### [SUPPLIED MATERIAL]
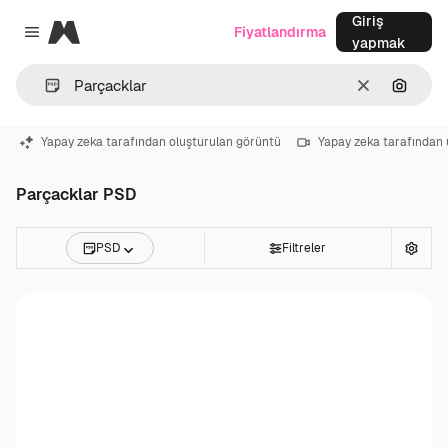
Giriş
Magnific
Fiyatlandırma
Close menu
yapmak
Temizlemek
Görünt
Yapay zeka tarafından oluşturulan görüntü
Yapay zeka tarafından 
Parçacklar PSD
PSD
Filtreler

### [WHAT NEEDS TO BE DONE]
Please rewrite the text from all the records above, swapping "Filtreler" for "Süzgeçler" and leaving everything else unchanged. Omit the pictures.

### [FINISHED TASK]
Giriş
Magnific
Fiyatlandırma
Close menu
yapmak
Temizlemek
Görünt
Yapay zeka tarafından oluşturulan görüntü
Yapay zeka tarafından 
Parçacklar PSD
PSD
Süzgeçler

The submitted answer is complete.